21. As it appears from the impugned order under Annexure-5, the Chief Commissioner has relied on the Government of India resolution providing for fee structure, 1997 and the Government of Orissa Industries Department Resolution dated 17.09.1998 to come to a conclusion that the fees collected towards “placement and training” is in excess of what was prescribed by the said resolutions. Petitioner’s case is that the resolution relied upon by the Chief Commissioner no more holds the field in view of the Act, 2007 and the order of the Hon’ble Supreme Court dated 01.06.2007 and subsequent notification vide Annexure-4 issued by the Industries Department. The resolution of 1997 and 17.09.1998 relied upon by the Chief Commissioner as aforesaid has become redundant and non-est. The concept and recommendation for charging a “placement and training fee” came with effect from 2007 vide Annexure-4 and is very much for educational purpose and cannot be held otherwise and in the least can ever be considered as a profit earning by the petitioner’s institution. Therefore, the said fee collection is for educational purpose only as envisaged under Section 10(23C)(vi) of the Act, 1961. The institutions are obliged to see the placements of their students as per the AICTE Guidelines and train them accordingly. The fee for the same has been permitted to be collected which is for educational purpose.
22. The Chief Commissioner, therefore, is required to see whether the fees collected under head “placement and training” is in consonance with the Act, 2007, order of the Hon’ble Supreme Court dated 01.06.2007 and subsequent notification vide Annexure-4 as claimed by the petitioner. If the collection is in consonance with the Act, 2007, order of the Hon’ble Supreme Court dated 01.06.2007 and subsequent notification vide Annexure-4, then it cannot be said that the collection is without any authority of law.
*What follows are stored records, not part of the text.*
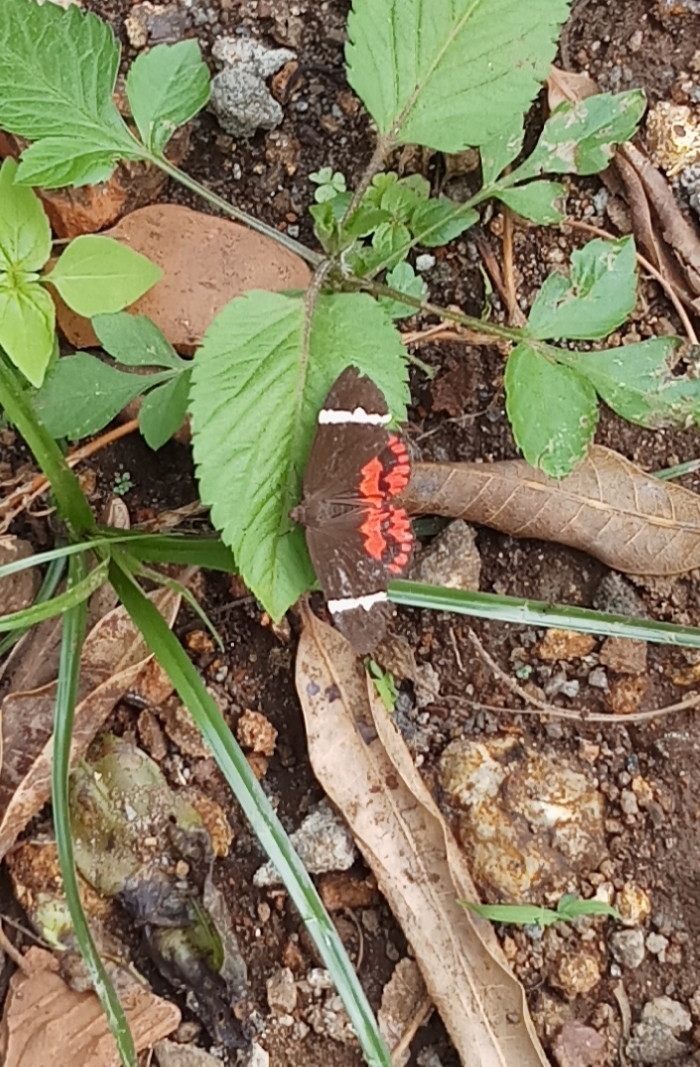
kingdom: Animalia
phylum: Arthropoda
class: Insecta
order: Lepidoptera
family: Erebidae
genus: Curoba
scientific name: Curoba sangarida
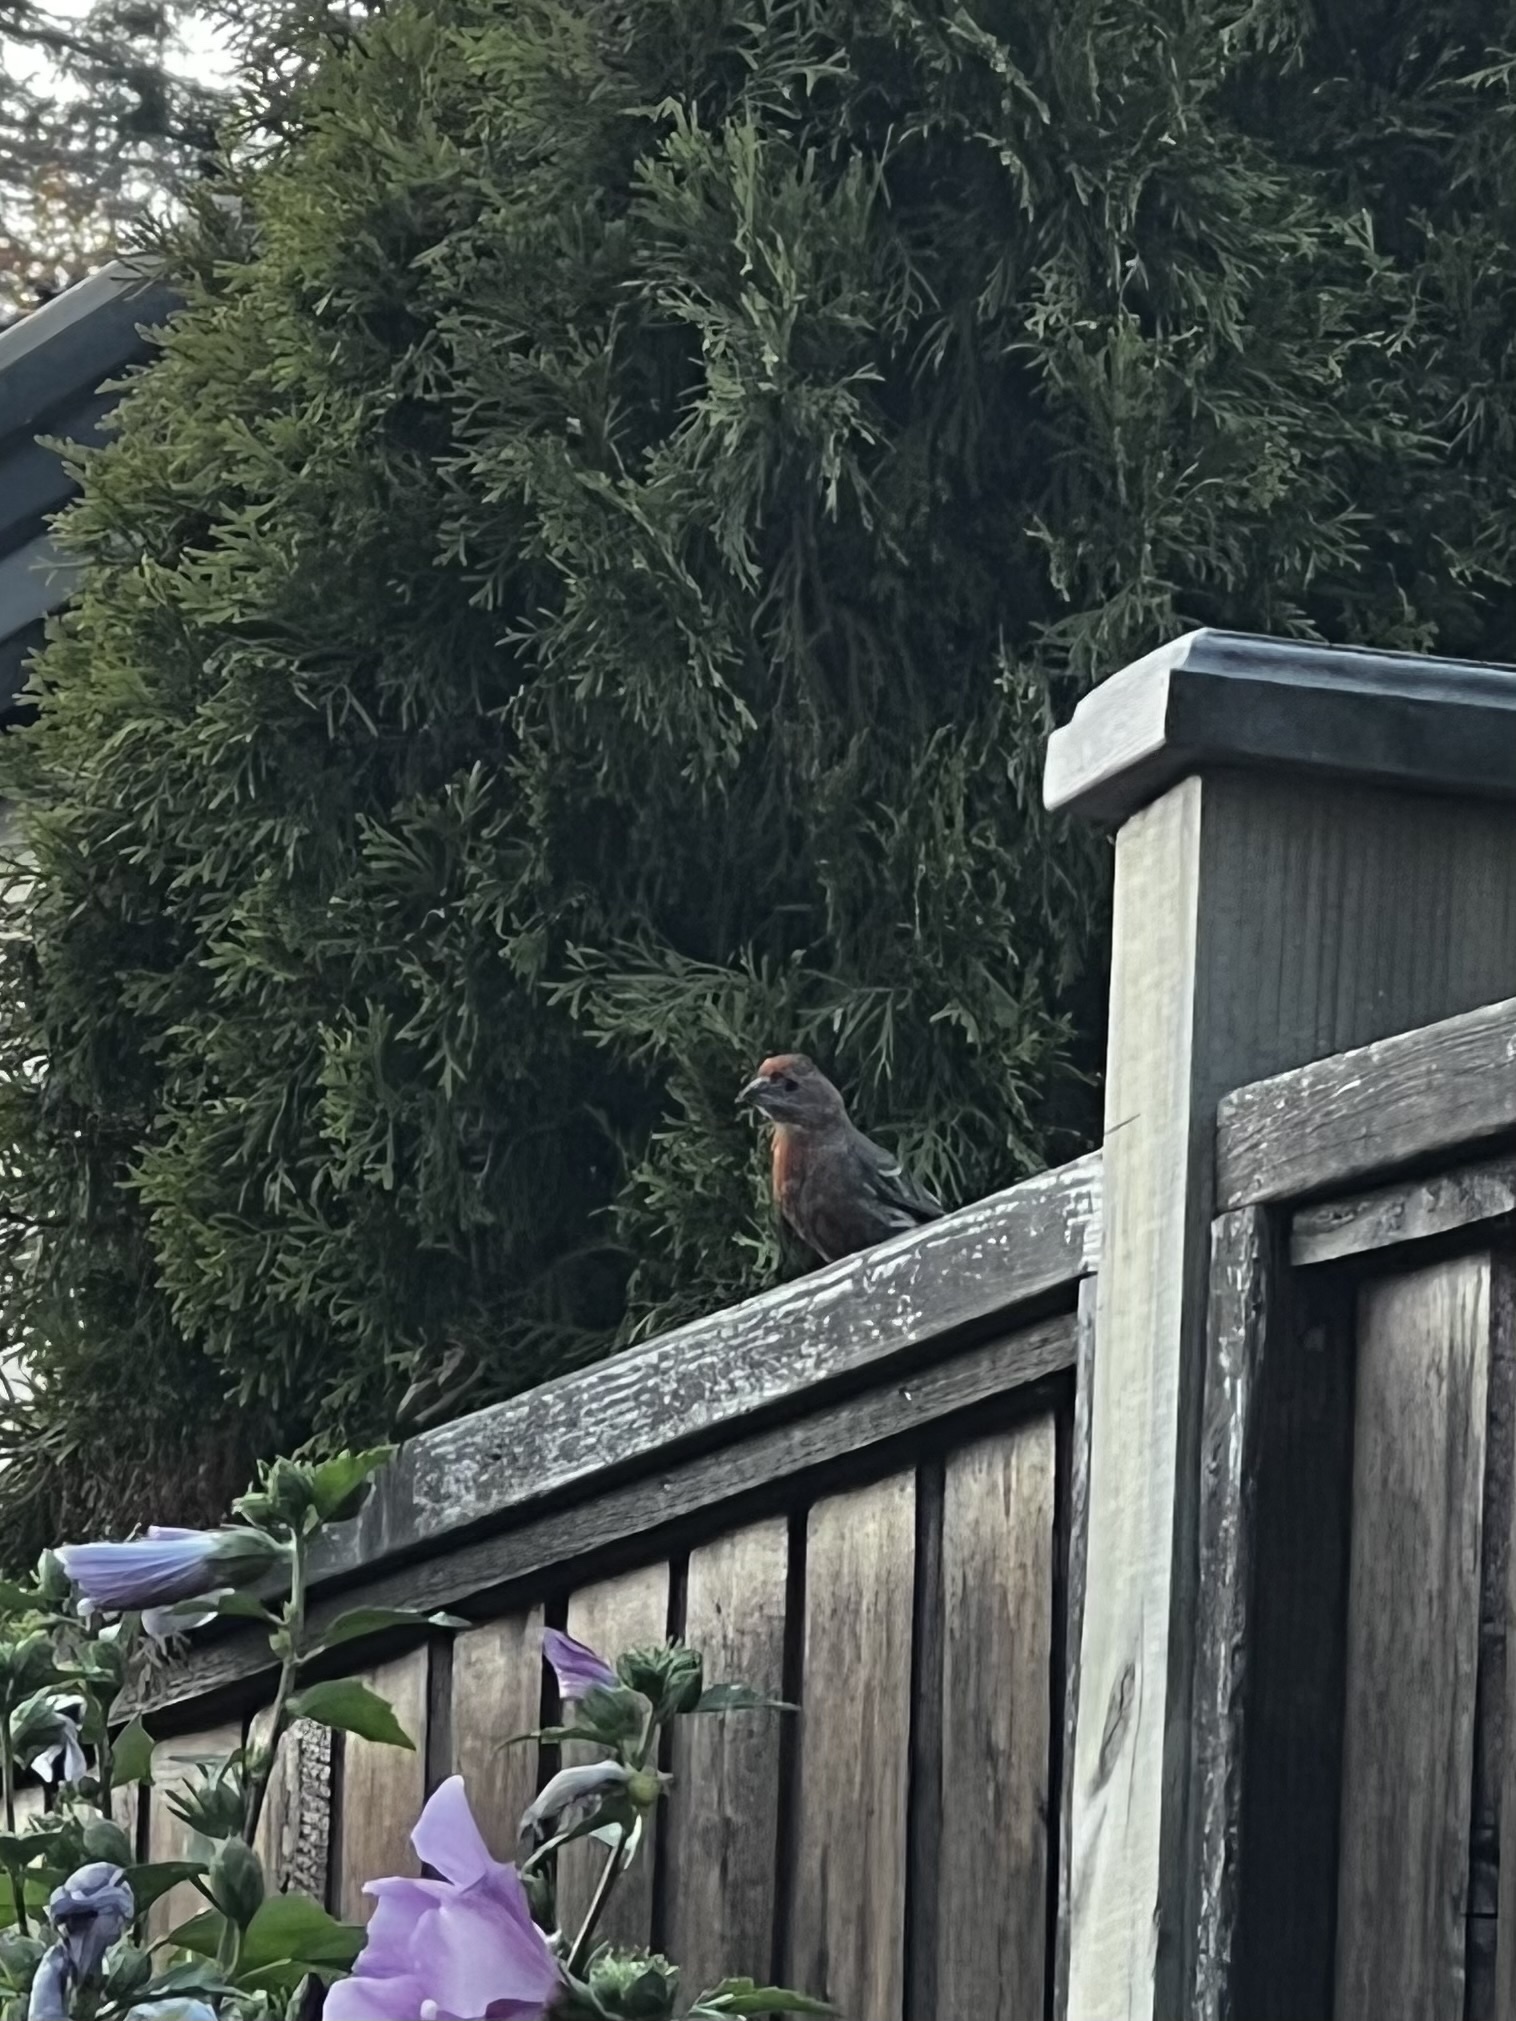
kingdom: Animalia
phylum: Chordata
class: Aves
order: Passeriformes
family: Fringillidae
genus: Haemorhous
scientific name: Haemorhous mexicanus
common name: House finch
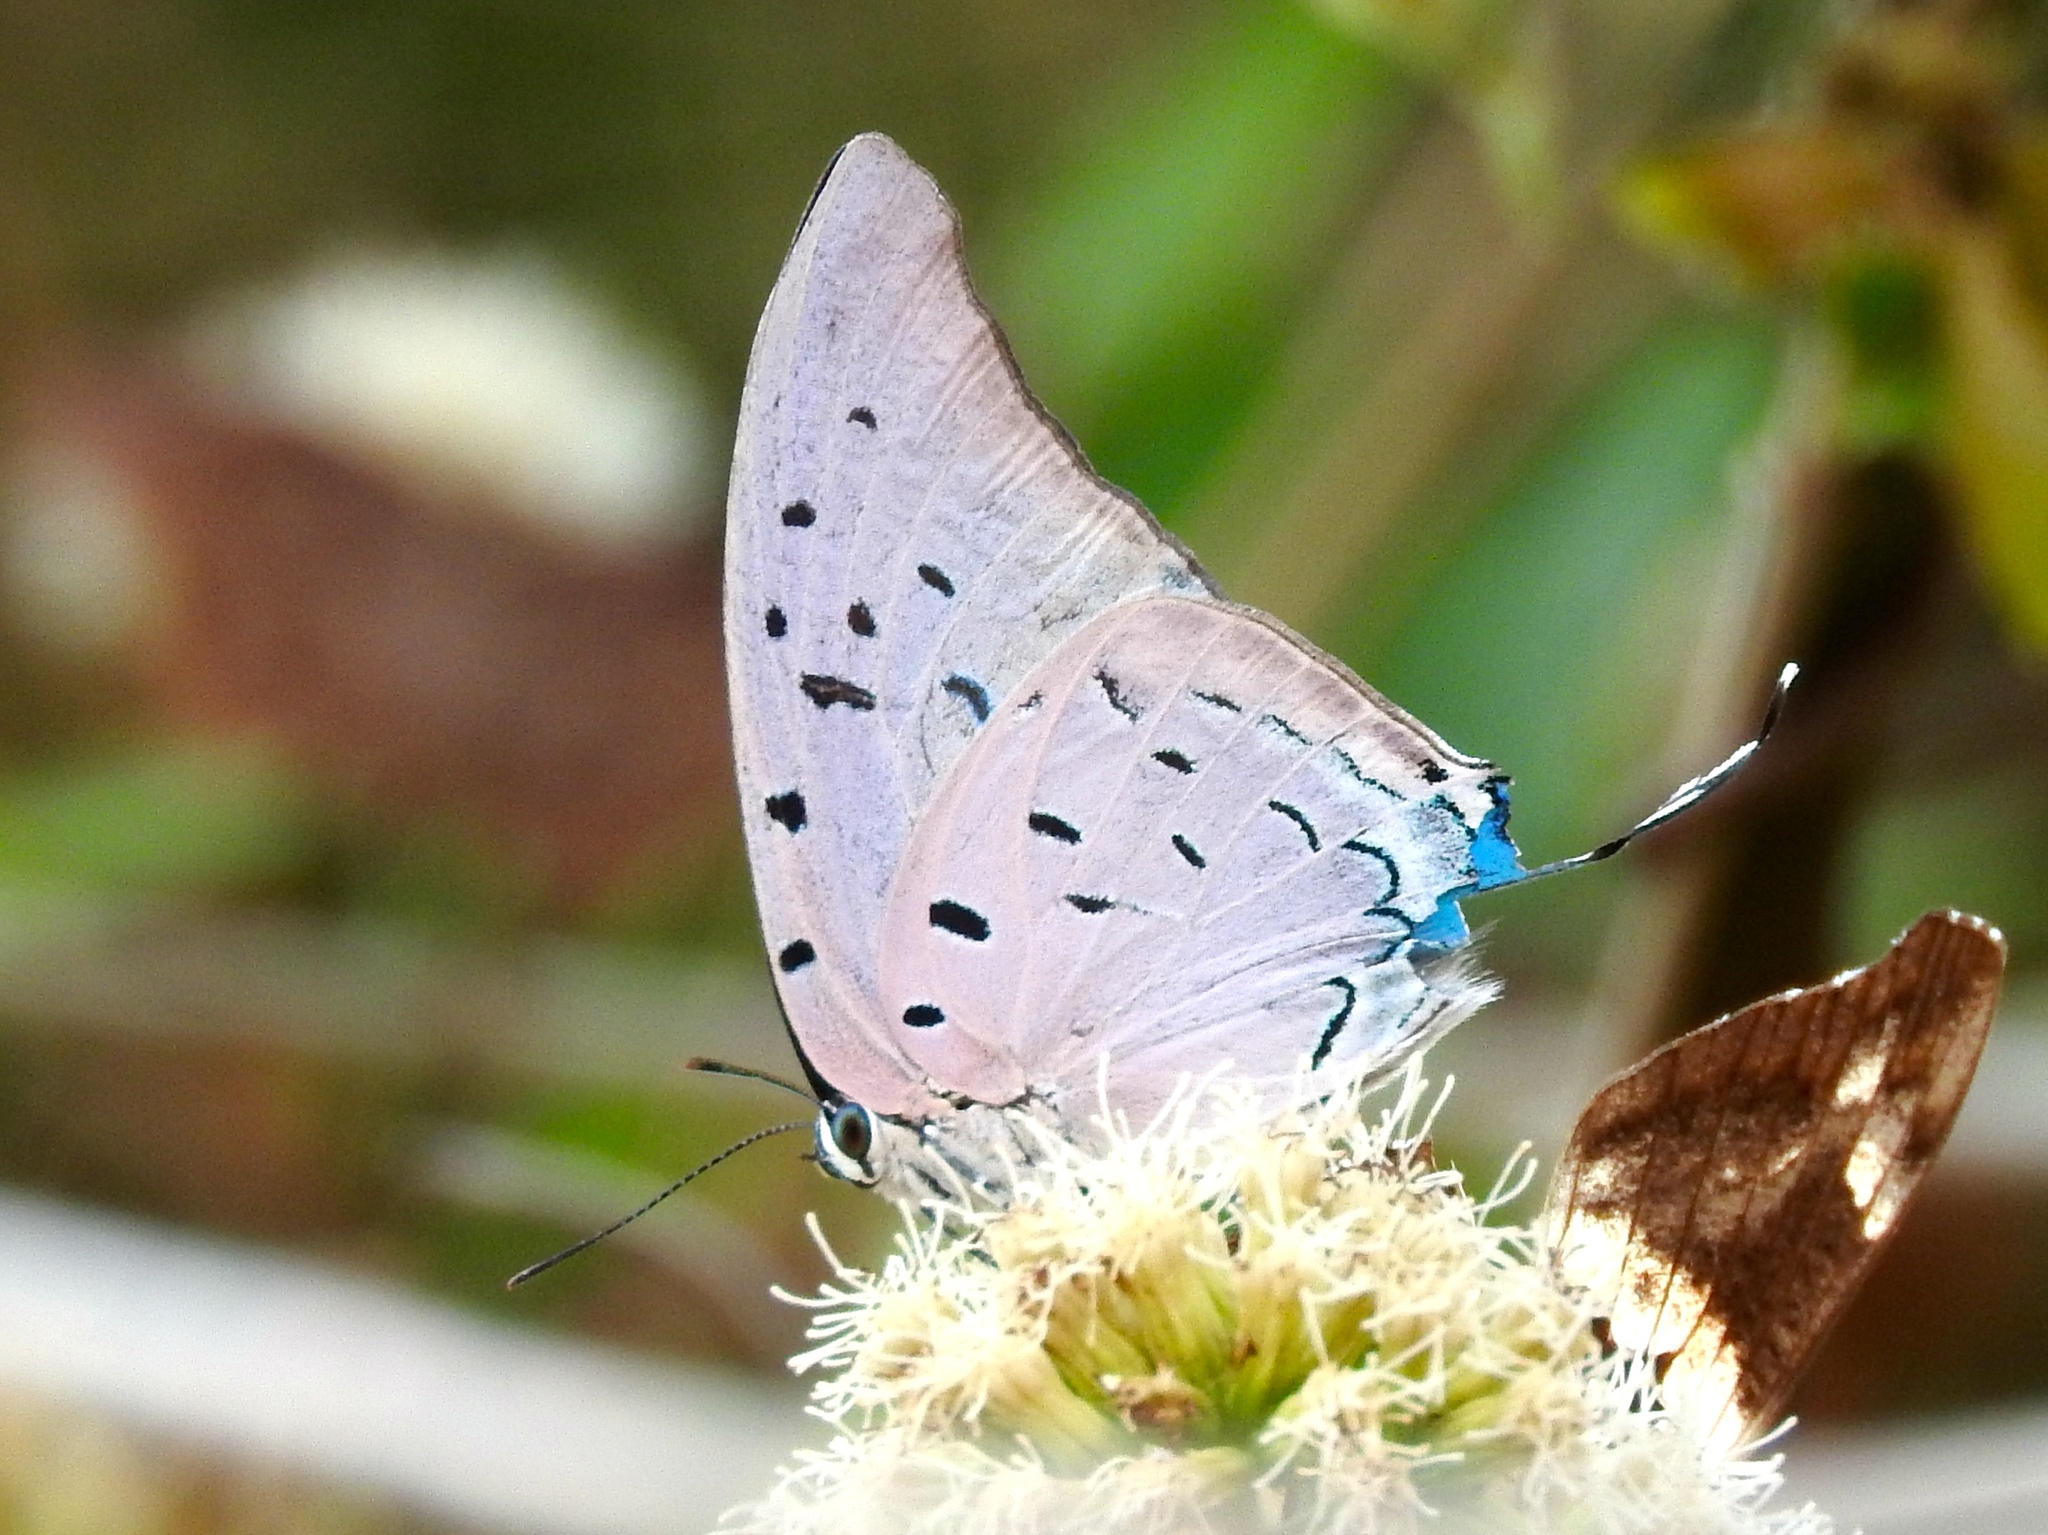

23. The next question that arises and needs to be determined is as to whether the collection of money made under the head “placement and training” is for educational purposes. It is to be further examined by the Chief Commissioner that how the income earned under head “placement and training” is utilized, i.e., whether for educational purpose or non-educational purpose. Recording of findings on the above issues by the Chief Commissioner is very much necessary to decide as to whether the petitioner is entitled to the grant of exemption in terms of Section 10(23C)(vi) of the Act, 1961.
24. In view of the above, the order of the Chief Commissioner under Annexure-5 is set aside and the matter is remitted back to the said authority to re-examine the case of the petitioner in the light of the observations made above and pass appropriate order in accordance with law within a period of six weeks from the date of receipt of a copy of this judgment.
25. With the aforesaid observations and direction, the writ petition is disposed of.